REQUIRED WORK:
1. Please rewrite the listing from its first line down through the line containing "w Rtv Euro Agd - kup taniej AGD!", putting "Acessórios diversos" wherever "Acessórios" appears and changing nothing else.
2. Extend the article on getting started with the RTL-SDR, picking up after its final sentence.

EXCERPTED PASSAGE:
- Opening Delimiter -
Getting Started with the RTL-SDR

November 30, 2019

The RTL-SDR is a very cheap 25 USD (I got it for 50 SGD, shipping fee included) USB dongle that can be used as a computer based radio scanner for receiving live radio signals in your area. Depending on the particular model it could receive frequencies from 500 kHz up to 1.75 GHz. The dongle I bought from Amazon could receive frequencies from 500 kHz to 1.7 GHz and has up to 3.2 MHz of instantaneous bandwidth (2.4 MHz stable) and HF reception below 24 MHz in direct sampling mode. Most software for the RTL-SDR is also community developed, and provided free of charge. The origins of RTL-SDR stem from mass produced DVB-T TV tuner dongles that were based on the RTL2832U chipset. With the combined efforts of its creators it was found that the raw I/Q data on the RTL2832U chipset could be accessed directly, which allowed the DVB-T TV tuner to be converted into a wideband software defined radio via a custom software driver developed by one of it’s creators.

The RTL-SDR software defined radio dongle.

Since its discovery, the RTL-SDR has become extremely popular and has democratized access to the radio spectrum. Now anyone including hobbyists on a budget can access the radio spectrum. It’s worth noting that this sort of SDR capability would have cost hundreds or even thousands of dollars just a few years ago. The RTL-SDR is also sometimes referred to as RTL2832U, DVB-T SDR, DVB-T dongle, RTL dongle, or the “cheap software defined radio”. There are now many other software defined radios better than the RTL-SDR, but they all come at a higher price. Currently the RTL-SDR is one of the best low cost RX only SDR available in the market. There is also the HackRF (costs about 300 USD) which can both transmit and receive.
- Closing Delimiter -
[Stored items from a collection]
- Opening Delimiter -
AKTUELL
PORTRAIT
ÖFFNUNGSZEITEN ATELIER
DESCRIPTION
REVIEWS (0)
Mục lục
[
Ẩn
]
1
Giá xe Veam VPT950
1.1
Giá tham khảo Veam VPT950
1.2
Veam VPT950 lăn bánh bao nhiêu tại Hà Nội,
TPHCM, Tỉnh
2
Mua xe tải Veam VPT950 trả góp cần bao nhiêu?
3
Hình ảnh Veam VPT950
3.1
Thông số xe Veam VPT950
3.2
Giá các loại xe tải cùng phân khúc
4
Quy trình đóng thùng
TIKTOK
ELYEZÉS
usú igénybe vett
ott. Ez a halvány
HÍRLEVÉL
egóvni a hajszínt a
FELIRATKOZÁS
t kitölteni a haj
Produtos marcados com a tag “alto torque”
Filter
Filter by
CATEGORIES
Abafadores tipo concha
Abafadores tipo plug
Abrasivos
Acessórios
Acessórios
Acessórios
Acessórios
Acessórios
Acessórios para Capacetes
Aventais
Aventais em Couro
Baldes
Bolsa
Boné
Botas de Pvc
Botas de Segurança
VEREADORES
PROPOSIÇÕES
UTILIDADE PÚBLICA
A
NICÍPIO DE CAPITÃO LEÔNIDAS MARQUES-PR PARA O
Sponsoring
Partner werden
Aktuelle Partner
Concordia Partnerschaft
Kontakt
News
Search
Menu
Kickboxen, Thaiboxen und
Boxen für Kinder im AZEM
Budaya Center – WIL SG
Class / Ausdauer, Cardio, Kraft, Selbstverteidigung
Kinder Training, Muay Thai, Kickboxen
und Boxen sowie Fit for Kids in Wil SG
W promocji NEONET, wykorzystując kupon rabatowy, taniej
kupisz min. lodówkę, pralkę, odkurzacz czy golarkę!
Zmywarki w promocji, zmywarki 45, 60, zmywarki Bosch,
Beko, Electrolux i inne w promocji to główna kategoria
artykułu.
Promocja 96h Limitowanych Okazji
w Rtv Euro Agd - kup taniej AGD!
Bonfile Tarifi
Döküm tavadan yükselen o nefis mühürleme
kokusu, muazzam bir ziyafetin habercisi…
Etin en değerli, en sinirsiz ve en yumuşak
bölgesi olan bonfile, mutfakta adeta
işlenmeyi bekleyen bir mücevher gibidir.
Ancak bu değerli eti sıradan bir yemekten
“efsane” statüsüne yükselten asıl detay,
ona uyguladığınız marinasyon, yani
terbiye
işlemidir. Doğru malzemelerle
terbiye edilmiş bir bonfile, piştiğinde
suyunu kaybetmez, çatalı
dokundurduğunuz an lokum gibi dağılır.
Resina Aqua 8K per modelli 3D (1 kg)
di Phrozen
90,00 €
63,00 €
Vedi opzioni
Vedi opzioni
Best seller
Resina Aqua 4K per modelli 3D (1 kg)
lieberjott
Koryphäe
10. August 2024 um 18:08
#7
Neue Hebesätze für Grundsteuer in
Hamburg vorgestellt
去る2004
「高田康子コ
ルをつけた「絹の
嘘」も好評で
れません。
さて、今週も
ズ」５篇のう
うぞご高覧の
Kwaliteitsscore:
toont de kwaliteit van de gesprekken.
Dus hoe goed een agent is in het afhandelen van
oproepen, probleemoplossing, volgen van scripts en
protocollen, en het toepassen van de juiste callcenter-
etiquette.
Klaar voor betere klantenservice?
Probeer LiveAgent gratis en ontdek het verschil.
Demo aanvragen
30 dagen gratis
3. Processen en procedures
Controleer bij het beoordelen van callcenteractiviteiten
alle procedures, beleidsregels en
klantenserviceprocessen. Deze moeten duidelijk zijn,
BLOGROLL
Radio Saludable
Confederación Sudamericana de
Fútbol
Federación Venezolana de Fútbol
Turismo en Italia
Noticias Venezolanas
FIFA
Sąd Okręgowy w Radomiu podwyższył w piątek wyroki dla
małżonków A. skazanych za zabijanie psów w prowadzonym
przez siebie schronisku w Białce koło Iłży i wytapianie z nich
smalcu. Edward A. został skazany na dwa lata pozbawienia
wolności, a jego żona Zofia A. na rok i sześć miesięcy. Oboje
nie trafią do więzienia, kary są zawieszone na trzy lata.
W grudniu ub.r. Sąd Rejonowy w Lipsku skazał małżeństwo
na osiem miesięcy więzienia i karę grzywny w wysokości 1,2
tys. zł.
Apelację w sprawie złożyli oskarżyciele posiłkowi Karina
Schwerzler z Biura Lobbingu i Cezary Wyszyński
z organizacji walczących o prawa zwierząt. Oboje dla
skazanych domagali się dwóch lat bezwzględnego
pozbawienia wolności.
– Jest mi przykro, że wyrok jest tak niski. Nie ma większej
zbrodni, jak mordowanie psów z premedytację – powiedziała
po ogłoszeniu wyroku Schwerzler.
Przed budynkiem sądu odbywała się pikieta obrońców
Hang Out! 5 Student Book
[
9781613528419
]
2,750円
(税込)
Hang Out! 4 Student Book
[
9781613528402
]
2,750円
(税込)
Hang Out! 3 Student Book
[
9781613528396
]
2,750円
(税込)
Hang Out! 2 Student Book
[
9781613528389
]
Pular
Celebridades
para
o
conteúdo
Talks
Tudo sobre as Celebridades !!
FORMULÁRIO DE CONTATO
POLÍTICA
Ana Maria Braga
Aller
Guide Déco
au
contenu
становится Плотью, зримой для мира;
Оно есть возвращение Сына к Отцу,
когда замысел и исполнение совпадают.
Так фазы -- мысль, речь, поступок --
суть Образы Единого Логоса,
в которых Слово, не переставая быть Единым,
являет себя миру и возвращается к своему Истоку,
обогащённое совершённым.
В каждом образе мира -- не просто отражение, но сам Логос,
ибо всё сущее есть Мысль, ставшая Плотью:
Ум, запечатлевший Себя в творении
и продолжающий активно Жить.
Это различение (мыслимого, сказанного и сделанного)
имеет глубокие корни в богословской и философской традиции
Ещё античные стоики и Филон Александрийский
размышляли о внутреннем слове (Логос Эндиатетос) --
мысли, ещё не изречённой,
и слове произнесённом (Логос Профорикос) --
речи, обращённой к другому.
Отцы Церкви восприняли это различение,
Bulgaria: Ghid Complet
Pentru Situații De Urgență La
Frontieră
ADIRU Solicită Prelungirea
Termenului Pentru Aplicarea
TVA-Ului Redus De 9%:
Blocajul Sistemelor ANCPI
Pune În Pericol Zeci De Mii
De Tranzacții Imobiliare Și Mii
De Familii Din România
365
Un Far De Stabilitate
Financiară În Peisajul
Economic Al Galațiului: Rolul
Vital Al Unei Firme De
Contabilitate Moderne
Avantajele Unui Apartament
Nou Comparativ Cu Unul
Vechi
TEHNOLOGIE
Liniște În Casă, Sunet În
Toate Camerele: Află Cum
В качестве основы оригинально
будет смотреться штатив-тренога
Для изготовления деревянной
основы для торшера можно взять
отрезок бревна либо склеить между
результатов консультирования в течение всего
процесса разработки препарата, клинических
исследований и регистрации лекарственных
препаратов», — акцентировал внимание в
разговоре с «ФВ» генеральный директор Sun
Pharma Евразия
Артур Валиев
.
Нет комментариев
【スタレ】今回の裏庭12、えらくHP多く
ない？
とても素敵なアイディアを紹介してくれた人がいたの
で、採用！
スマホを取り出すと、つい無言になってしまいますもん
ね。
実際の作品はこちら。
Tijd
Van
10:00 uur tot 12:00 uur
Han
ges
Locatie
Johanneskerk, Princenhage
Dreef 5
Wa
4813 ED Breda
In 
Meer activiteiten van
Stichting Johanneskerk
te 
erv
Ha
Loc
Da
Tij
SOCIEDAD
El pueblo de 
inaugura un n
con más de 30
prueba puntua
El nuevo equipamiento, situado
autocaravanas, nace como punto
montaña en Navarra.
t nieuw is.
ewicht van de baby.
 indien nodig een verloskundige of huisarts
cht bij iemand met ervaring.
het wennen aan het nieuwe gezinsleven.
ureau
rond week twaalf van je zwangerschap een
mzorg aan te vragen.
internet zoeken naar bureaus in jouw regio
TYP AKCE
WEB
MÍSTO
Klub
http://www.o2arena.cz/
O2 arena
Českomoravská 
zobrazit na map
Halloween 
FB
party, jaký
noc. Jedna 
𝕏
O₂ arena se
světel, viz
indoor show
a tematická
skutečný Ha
- Closing Delimiter -
RESULTS OF THE TASKS:
1.
AKTUELL
PORTRAIT
ÖFFNUNGSZEITEN ATELIER
DESCRIPTION
REVIEWS (0)
Mục lục
[
Ẩn
]
1
Giá xe Veam VPT950
1.1
Giá tham khảo Veam VPT950
1.2
Veam VPT950 lăn bánh bao nhiêu tại Hà Nội,
TPHCM, Tỉnh
2
Mua xe tải Veam VPT950 trả góp cần bao nhiêu?
3
Hình ảnh Veam VPT950
3.1
Thông số xe Veam VPT950
3.2
Giá các loại xe tải cùng phân khúc
4
Quy trình đóng thùng
TIKTOK
ELYEZÉS
usú igénybe vett
ott. Ez a halvány
HÍRLEVÉL
egóvni a hajszínt a
FELIRATKOZÁS
t kitölteni a haj
Produtos marcados com a tag “alto torque”
Filter
Filter by
CATEGORIES
Abafadores tipo concha
Abafadores tipo plug
Abrasivos
Acessórios diversos
Acessórios diversos
Acessórios diversos
Acessórios diversos
Acessórios diversos
Acessórios diversos para Capacetes
Aventais
Aventais em Couro
Baldes
Bolsa
Boné
Botas de Pvc
Botas de Segurança
VEREADORES
PROPOSIÇÕES
UTILIDADE PÚBLICA
A
NICÍPIO DE CAPITÃO LEÔNIDAS MARQUES-PR PARA O
Sponsoring
Partner werden
Aktuelle Partner
Concordia Partnerschaft
Kontakt
News
Search
Menu
Kickboxen, Thaiboxen und
Boxen für Kinder im AZEM
Budaya Center – WIL SG
Class / Ausdauer, Cardio, Kraft, Selbstverteidigung
Kinder Training, Muay Thai, Kickboxen
und Boxen sowie Fit for Kids in Wil SG
W promocji NEONET, wykorzystując kupon rabatowy, taniej
kupisz min. lodówkę, pralkę, odkurzacz czy golarkę!
Zmywarki w promocji, zmywarki 45, 60, zmywarki Bosch,
Beko, Electrolux i inne w promocji to główna kategoria
artykułu.
Promocja 96h Limitowanych Okazji
w Rtv Euro Agd - kup taniej AGD!

2.
Software Defined Radio

Radio components such as modulators, demodulators and tuners are traditionally implemented in analogue hardware components. The advent of modern computing and analogue to digital converters allows most of these traditionally hardware based components to be implemented in software instead. Hence, the term software defined radio. This enables easy signal processing and thus cheap wide band scanner radios to be produced. However, a software defined radio does not include:

  • A typical hardware-based RF communication system that can be modified in some way via software is not an SDR. For example, if a radio has hardware for both frequency modulation and amplitude modulation and allows the user to choose between the two by means of a software (or firmware) setting, we are not dealing with SDR. This might be called a software-controlled radio.

  • A fully-hardware-based digital data link is not an SDR. The “software” in “software-defined radio” does not refer to the fact that the system transfers digital data for processing.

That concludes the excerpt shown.